Knowledge of the background activity concentrations of anthropogenic radionuclides before the start of operations of the new nuclear facilities in Belarus is of great value worldwide. Inland water bodies in Lithuania (specifically the Neris River, the Nemunas River and the Curonian Lagoon) are near the site of the Belarusian NPP under construction and, for this reason, sediments and flooded soils from these sensitive areas were analysed for radiocesium and plutonium isotopes (macrophytes were analysed only for 137Cs) in 2011-2012. The 137Cs and 239+240Pu activity concentrations in bottom sediments from the Nemunas River, sampled in 1995-1996 and re-calculated to the year 2016, were compared with those of 2011-2012. The obtained activity of 137Cs in bottom sediments of the Nemunas River and Curonian Lagoon varied from 1 Bq/kg to 47.0 Bq/kg. The activity of 137Cs in the tested soils ranged from 5.3 B g/kg to 32.9 Bq/kg. The 239+240Pu activity in bottom sediments of the studied sampling sites varied between 0.016 and 0.34 Bq/kg and in flooded soils from 0.064 to 0.55 Bq/kg. The 238Pu activity values were very low or lower than the detection limit. The activity of 137Cs in macrophytes varied from values lower than the detection limit to 6 Bq/kg. A strong positive linear correlation for bottom sediments was calculated between: 239+240Pu and total organic carbon (TOC), r = 0.86, p-value 0.01; 239+240Pu and silt, r = 0.80, p-value 0.029; 137Cs and silt, r = 0.78, p-value 0.04; and 137Cs and TOC, r = 0.85, p-value 0.015. The similar peculiarities of 137Cs and 239+240Pu accumulation in bottom sediments and flooded soil allow us to assume that 137Cs can be used as a tracer for 239+240Pu in the initial stage of searching for radionuclide accumulation zones. A remaining impact of the Chernobyl fallout in average comprised: in the Lower Nemunas River and Curonian Lagoon sediments - 51%, in the Middle Nemunas River -90% and in the floodplains of the Nemunas River - 59%, while the provenance of plutonium in studied bottom sediments and flooded soil was the global fallout.
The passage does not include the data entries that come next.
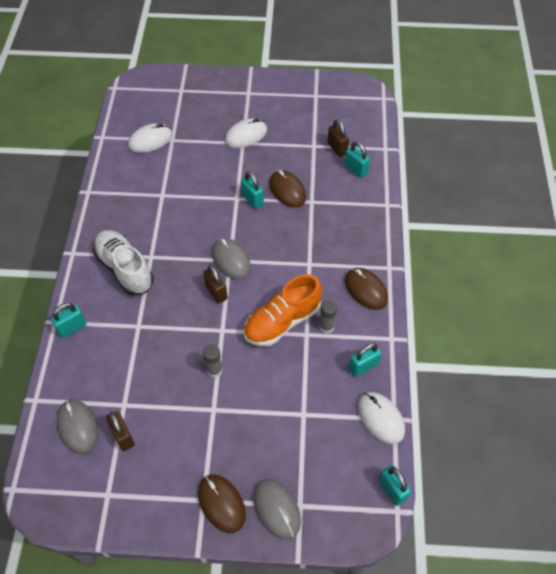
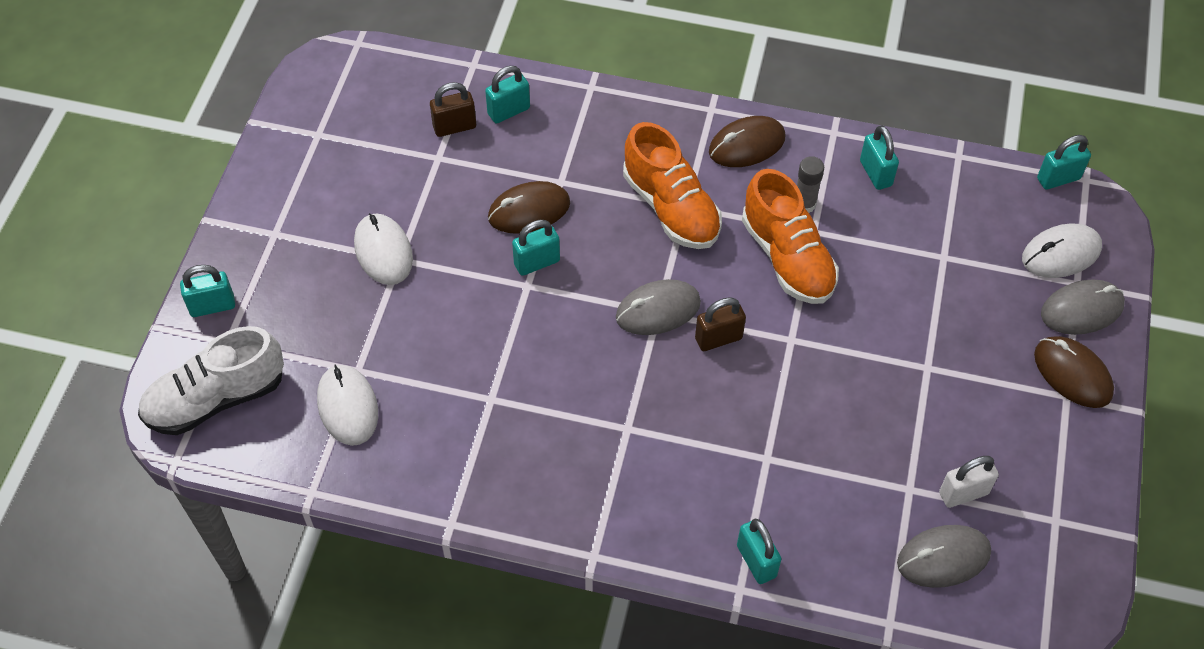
camera: 80 degrees left, 0 degrees up
white shoe [93,230,154,295] -> white shoe moved to [138,326,284,435]
brown padlock [106,411,135,451] -> white padlock [939,456,999,508]
brown mouse [198,475,246,533] -> brown mouse turned 75 degrees clockwise [1034,336,1114,408]
grey glue stick [203,344,223,378] -> none
white mouse [358,392,405,444] -> white mouse moved to [1022,223,1102,278]
none -> turquoise padlock [180,265,235,317]
none -> orange shoe [623,122,722,249]

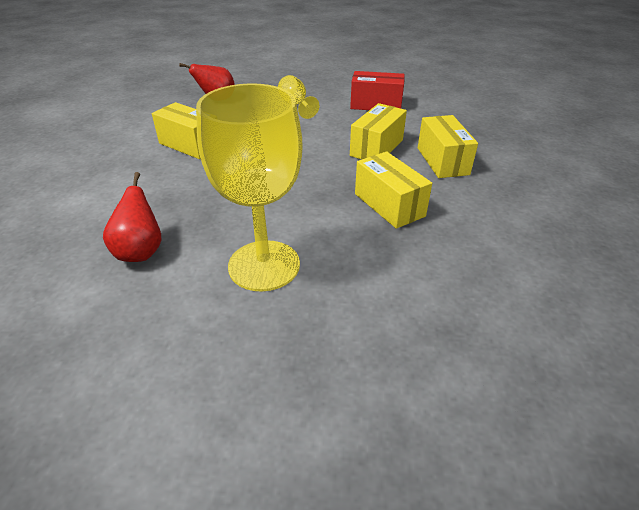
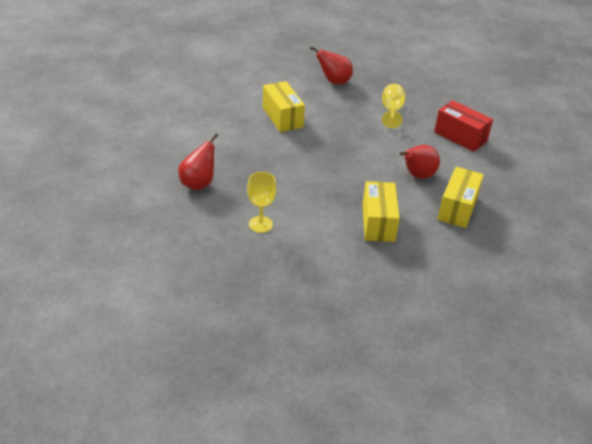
camera: 30 degrees right, 0 degrees up
yellow goblet [196,83,303,291] -> yellow goblet [247,172,276,233], size x0.49
yellow box [350,103,407,160] -> red pear [400,145,440,179]

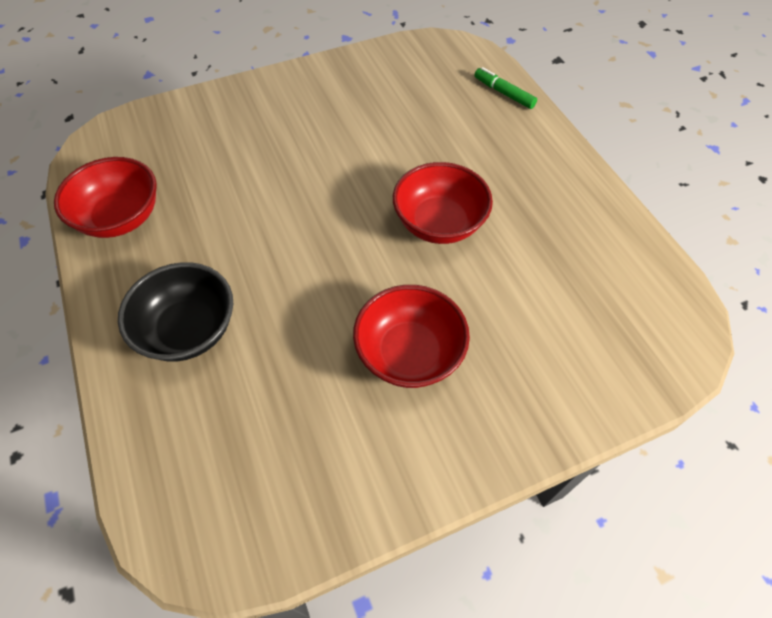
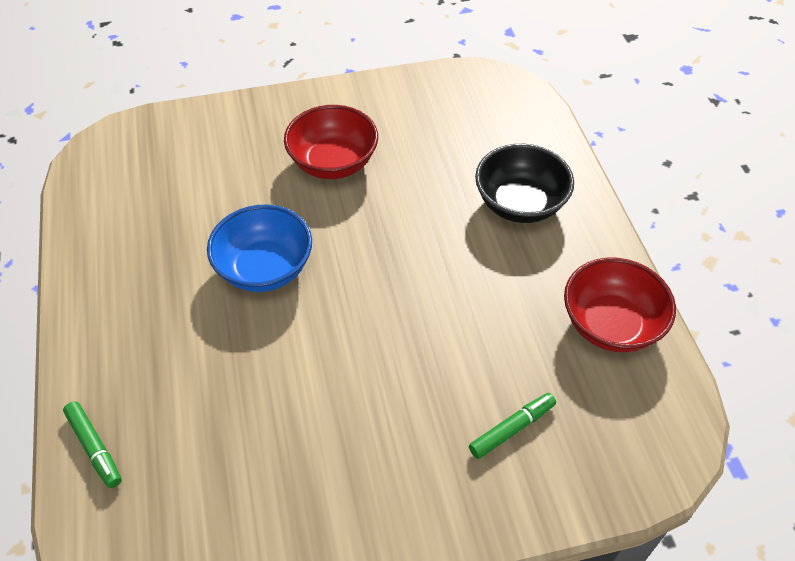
camera: 170 degrees left, 5 degrees down
red bowl [393,162,493,244] -> blue bowl [207,205,312,292]
none -> green marker [469,393,556,459]

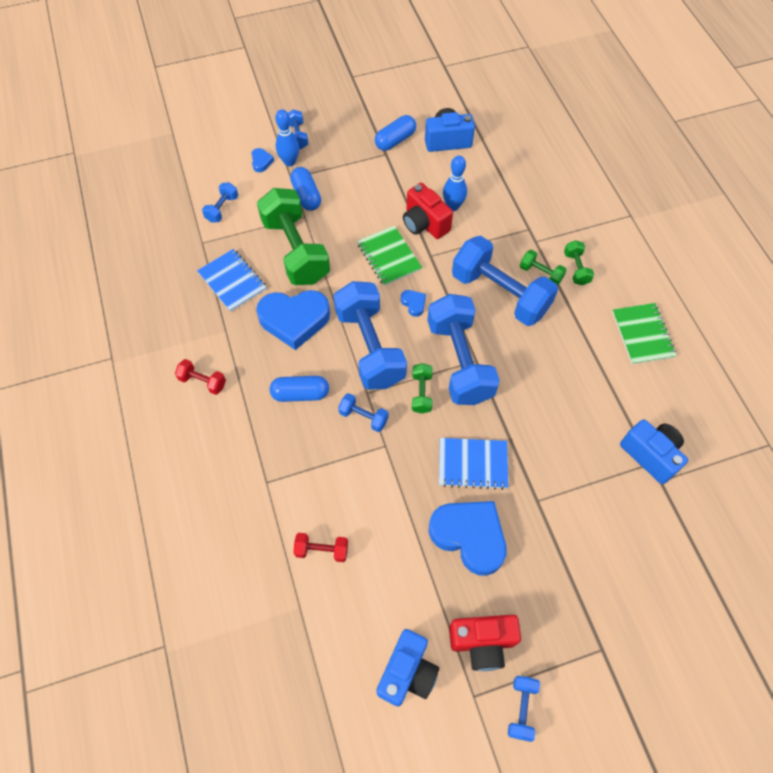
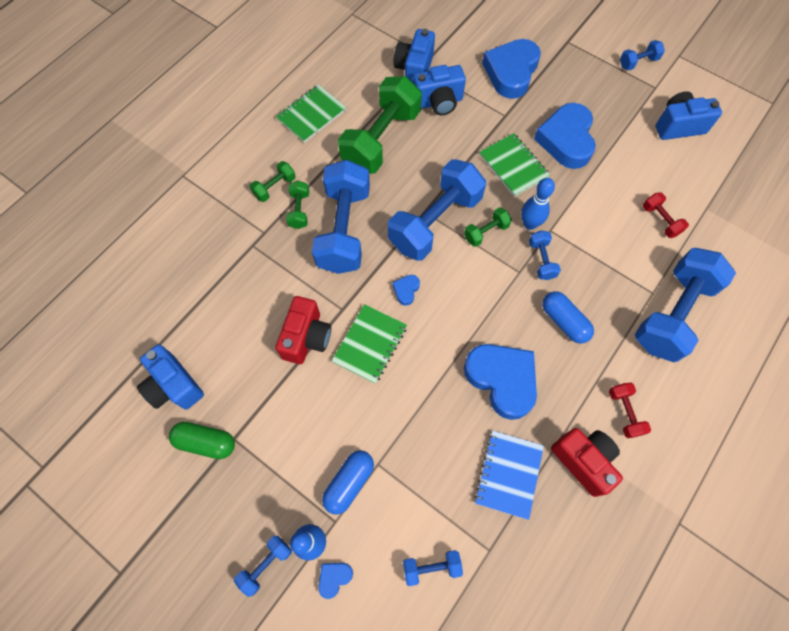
camera: 125 degrees left, 5 degrees up
green dumbbell [257,188,330,285] -> green dumbbell moved to [338,76,422,174]
blue dumbbell [333,281,407,390] -> blue dumbbell moved to [635,248,736,362]
blue capsule [375,115,416,151] -> green capsule [169,422,235,459]
blue notebook [439,438,508,490] -> green notebook [479,133,550,197]
blue bowling pin [443,156,467,211] -> blue bowling pin moved to [521,178,555,230]
red camera [449,615,521,671] -> red camera moved to [551,428,623,497]
none -> blue camera [413,65,466,115]
none -> blue heart [482,39,541,99]

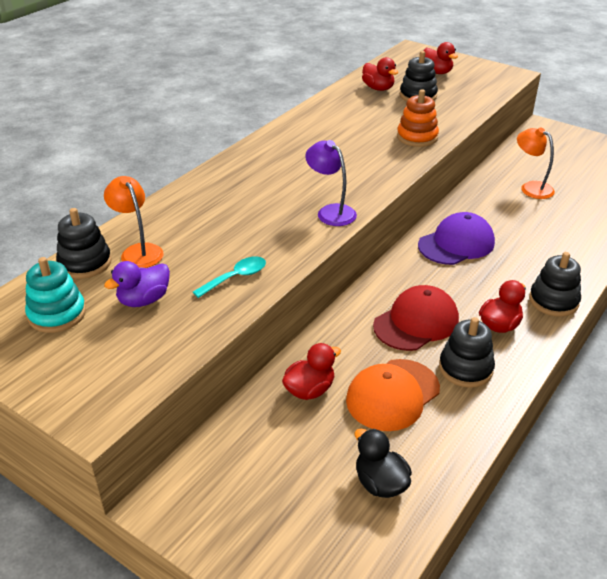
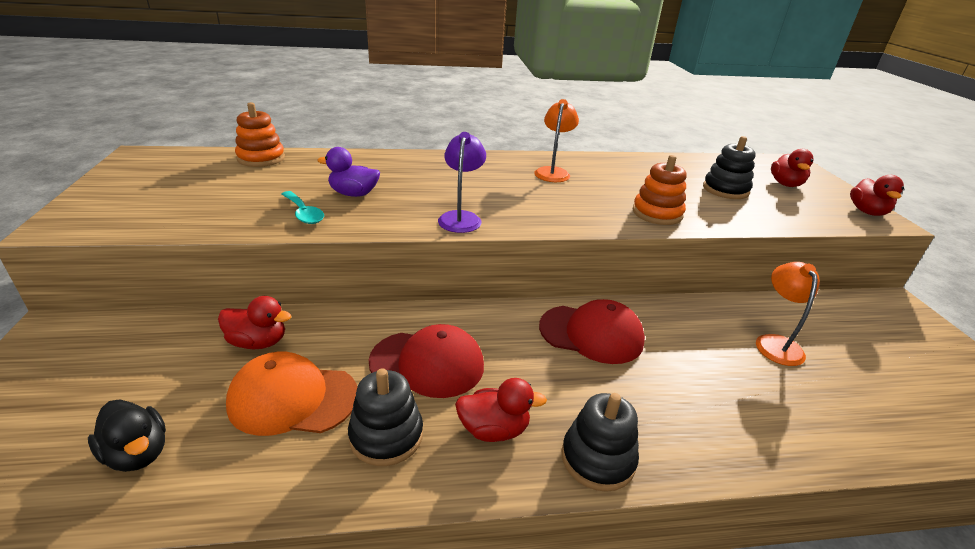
camera: 45 degrees right, 5 degrees down
turquoise stacking toy [25,257,86,333] -> none
black stacking toy [56,208,111,279] -> orange stacking toy [235,102,285,167]
orange lamp [104,176,164,268] -> orange lamp moved to [534,99,579,182]
purple duck [104,261,170,307] -> purple duck moved to [317,147,380,197]
turquoise spoon [193,256,266,298] -> turquoise spoon turned 45 degrees clockwise [282,191,324,224]
black duck [355,429,412,498] -> black duck turned 120 degrees clockwise [88,399,166,472]
red duck [362,57,398,91] -> red duck moved to [850,175,904,216]
purple cap [418,212,495,265] -> red cap [539,299,645,364]

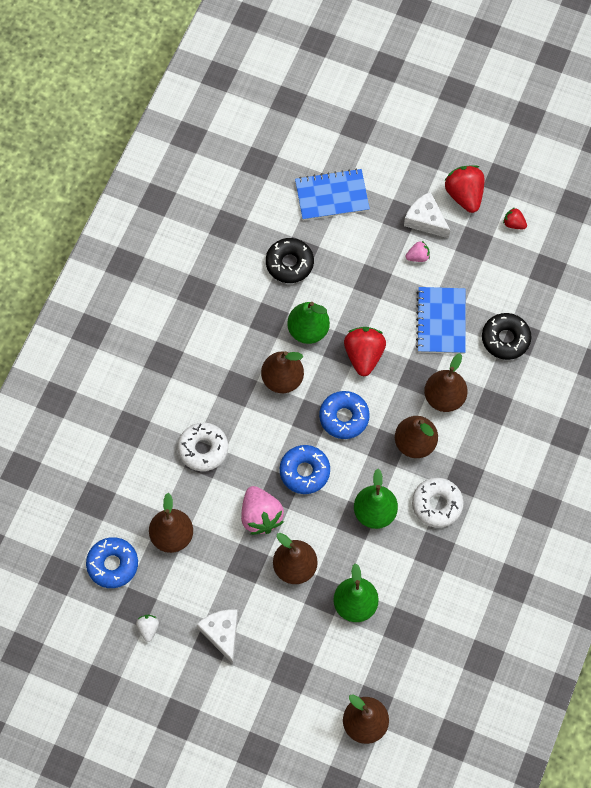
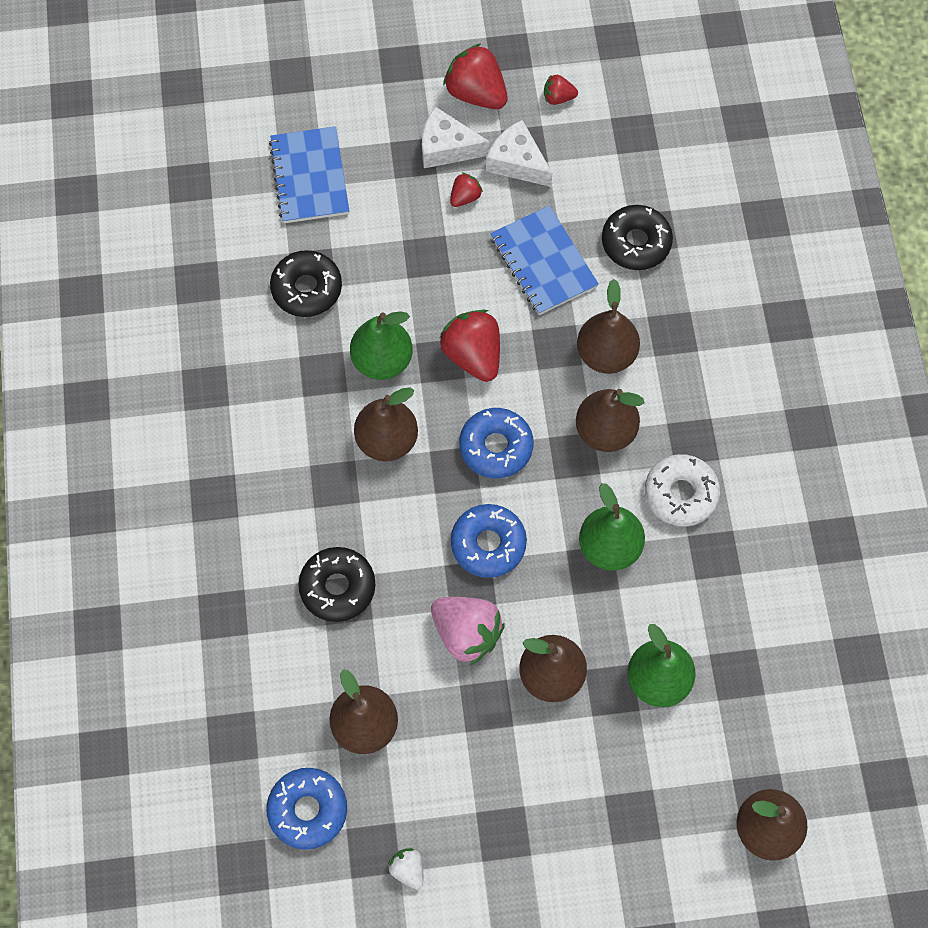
camera: 30 degrees left, 0 degrees up
white donut [178,423,228,471] -> black donut [298,547,376,622]
white cheese [197,609,238,664] -> white cheese moved to [486,120,552,187]
blue notebook [295,169,370,221] -> blue notebook turned 60 degrees counterclockwise [269,126,350,223]
pink strawberry [406,241,430,262] -> red strawberry [450,173,483,207]

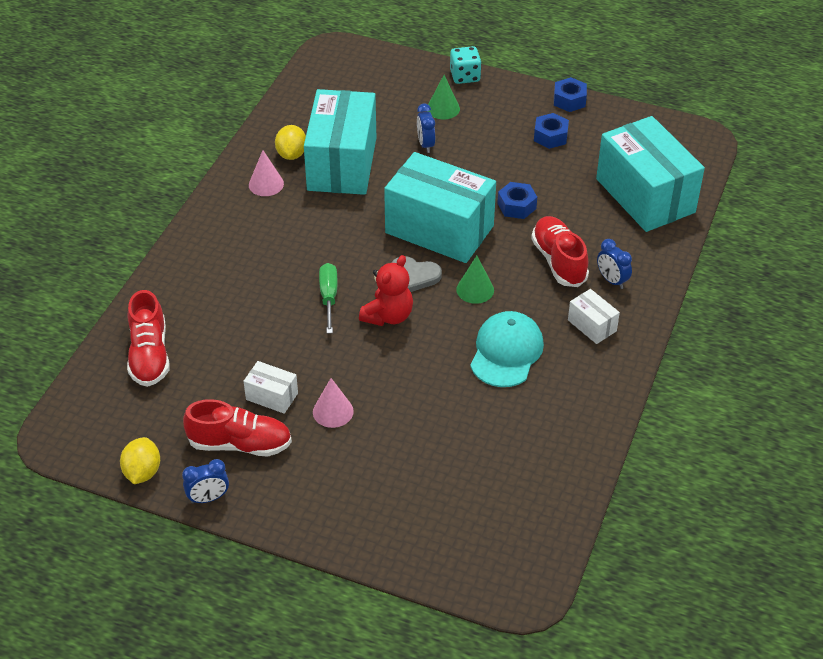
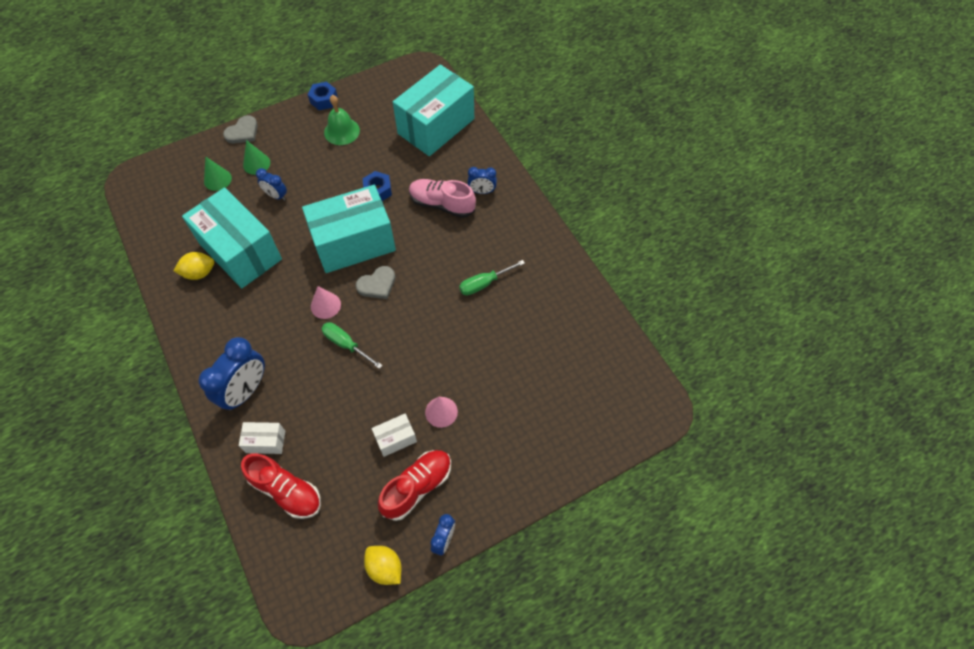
camera: 50 degrees left, 15 degrees up
pink cone [249,150,284,196] -> pink cone moved to [311,286,341,319]
yellow lemon [275,125,306,160] -> yellow lemon turned 60 degrees counterclockwise [174,252,214,280]
red teddy bear [359,255,413,326] -> none
turquoise dice [450,46,481,84] -> grey heart [223,115,258,144]
green cone [456,256,494,304] -> green cone moved to [204,156,232,191]
turquoise cap [470,311,544,387] -> green screwdriver [459,260,525,295]
red shoe [531,216,589,287] -> pink shoe [409,179,476,218]
blue nut [534,113,569,149] -> green bell [324,95,360,145]
white box [568,289,620,344] -> white box moved to [239,422,285,454]
turquoise box [596,116,705,232] -> turquoise box turned 60 degrees counterclockwise [393,64,474,156]
none -> blue clock [198,337,265,411]

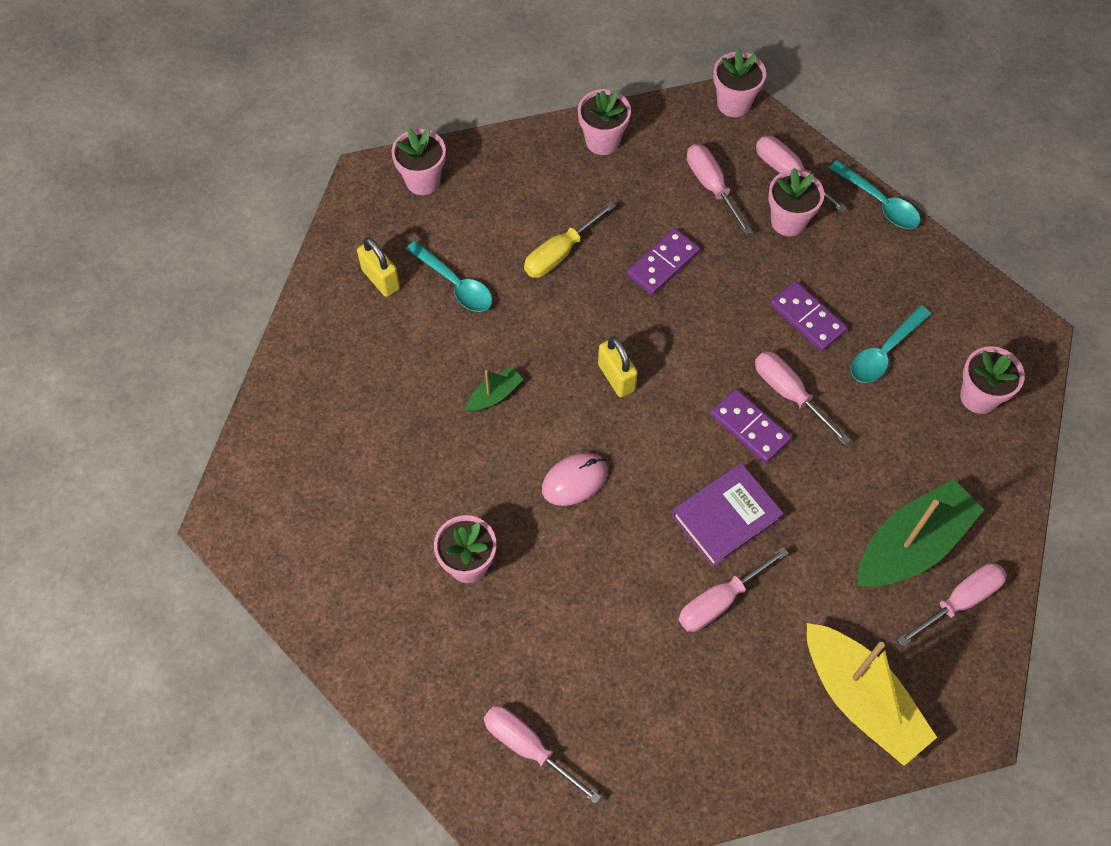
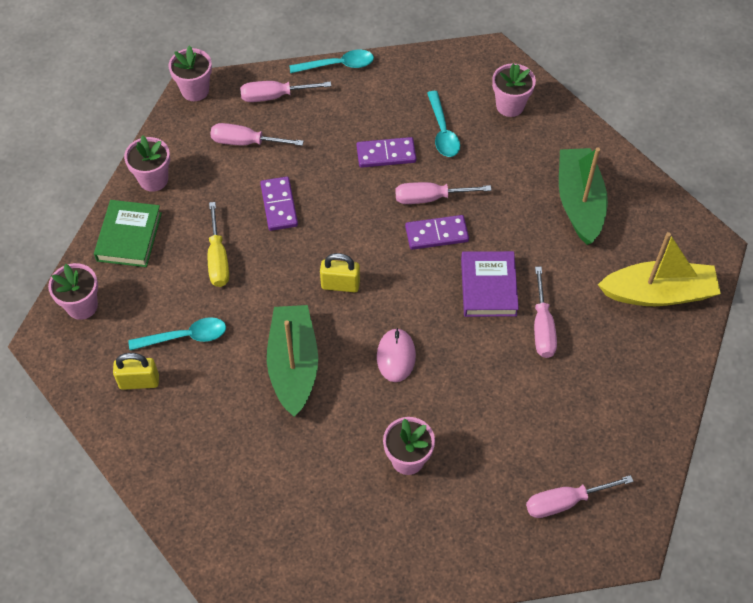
camera: 55 degrees left, 5 degrees down
green boat [465,367,524,412] -> green boat [267,305,318,417], size x2.21
pink flower pot [768,167,824,236] -> none
pink screwdriver [897,563,1007,646] -> none
none -> green book [94,200,162,267]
Study of the formation of the primary 137Cs vertical profile in the organic matter-rich sediments.

A laboratory study of the formation of the primary vertical profile of the 137Cs activity concentration in the anaerobic organic matter-rich sediments was carried out. The incubation was performed using sediment baths method (initial thickness of the water layer over the sediments ∼40 cm, initial radiocesium activity concentration in water ∼14.53 Bq·L-1). An exponential profile (R2∼0.999) with the half-height width of ∼0.65 cm was formed after ∼32 days of the incubation. A further course of the experiment (sediments were sampled after 64, 130 and 293 days of the incubation) revealed deviations in the form of the radiocesium activity concentration profile related to the appearance of the additional Gauss factor with the increasing half-height width of ∼1.2, ∼1.3 and ∼3 cm, respectively. In spite of the evident growth of the half-height width, the radiocesium migration rate decreased from 0.02 cm·day-1 for the first 32 days of incubation down to 0.009 cm·day-1 at the end of the incubation experiment. Such a time-dependent decrease in the radiocesium migration is possibly related to the beginning of the second radiocesium migration phase depending on the retardation factor. Besides diffusion, the formation of vertical profiles of radiocesium activity concentrations in sediments was additionally induced by effects of buoyancy of the upper sediment layer due to the seepage of the above lying water into sediments.